Source extract:
※ ※ ※

I saw exactly the same thing in Kurdistan, where there’s also a military presence in most towns, and checkpoints on many roads. I met one Turkish girl who said most Turks simply couldn’t understand why the Kurds would be unhappy. She told me they would ask: “Why would people living nice peaceful lives in the mountains, with their villages and farms, want to start fighting? They must be deranged.” The Kurds meanwhile say they can live with any people of any race or religion, but not the Turks, because they’re “Too violent”. On the same day that Turkish girl gave me a list of examples about how Kurds don’t give their women any rights, a Kurd gave me a list of examples about how Turks don’t give their women any rights. They all seemed happy to turn on each other, without actually meeting or talking to each other, and in doing so they all ignored the real oppressors ruling their countries.


TIBET


The Chinese aren’t nearly as subtle as the Israelis or Turks; they run events called ‘Struggle Sessions’ which wouldn’t look out of place in George Orwell’s classic book, ‘1984’.


Struggle Sessions often start with public accusations of crimes (such as holding opinions which run counter to the official dogma of the Chinese state). Chinese soldiers put the accused individuals in front of their community and beat them as a lesson for everyone else.


The Chinese then engage in question and answer sessions in which Chinese officials bark questions at Tibetan citizens, who are made to reply in unison with scripted answers, dedicating themselves to China and showing support for everything their occupiers do.


This process of indoctrination continues at school. Some children have been influence so much that they return home and beat up their very own parents!



EXILE


The occupying nations have gone to great efforts to create majority populations in their occupied lands. This has required two tactics; transferring their own populations onto those lands (as detailed above), and forcing the indigenous populations to flee their homelands in fear of their lives. As a result, the world is currently full of Palestinian, Kurdish and Tibetan refugees.


PALESTINE



The first wave of Palestinian refugees left home in the late 1940s. During the Nakba Israeli gangs ransacked village after village, killing many Palestinians and forcing others to leave. 700,000 refugees fled to neighbouring countries, often by foot, with barely any possessions. They were joined in 1968 by yet more refugees; the victims of the annexation of East Jerusalem, Gaza and the West Bank.


Today, seven million Palestinians live in exile; in the occupied territories, Lebanon, Syria, Jordan and all around the world. Many of them have been living in refugee camps for over 65 years.

※ ※ ※

Raw data:
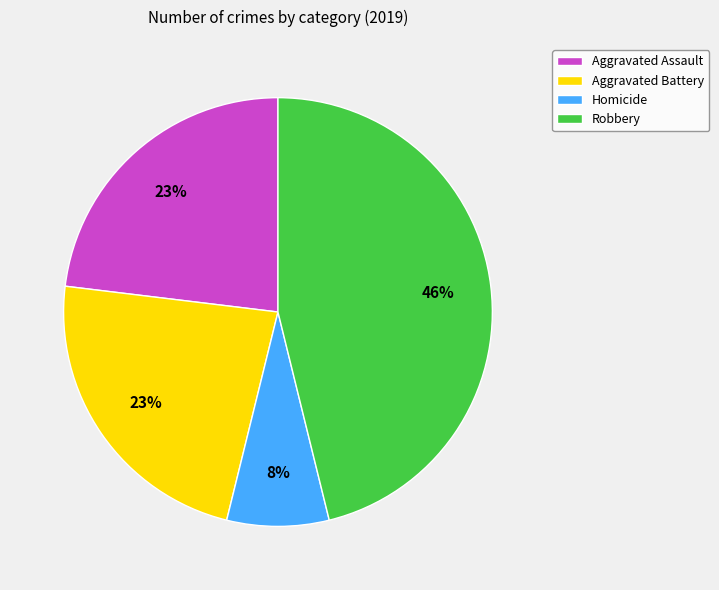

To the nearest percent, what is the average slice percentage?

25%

※ ※ ※

Activity A: In the source extract, reword the stretch from "The Chinese aren’t" through "for everyone else." so that "Struggle Sessions" becomes "Loyalty Rallies".
Activity B: According to the source extract, how many refugees fled to neighboring countries during the first wave of Palestinian refugees in the late 1940s?

Exercise response A:
The Chinese aren’t nearly as subtle as the Israelis or Turks; they run events called ‘Loyalty Rallies’ which wouldn’t look out of place in George Orwell’s classic book, ‘1984’.


Loyalty Rallies often start with public accusations of crimes (such as holding opinions which run counter to the official dogma of the Chinese state). Chinese soldiers put the accused individuals in front of their community and beat them as a lesson for everyone else.

Exercise response B: 700,000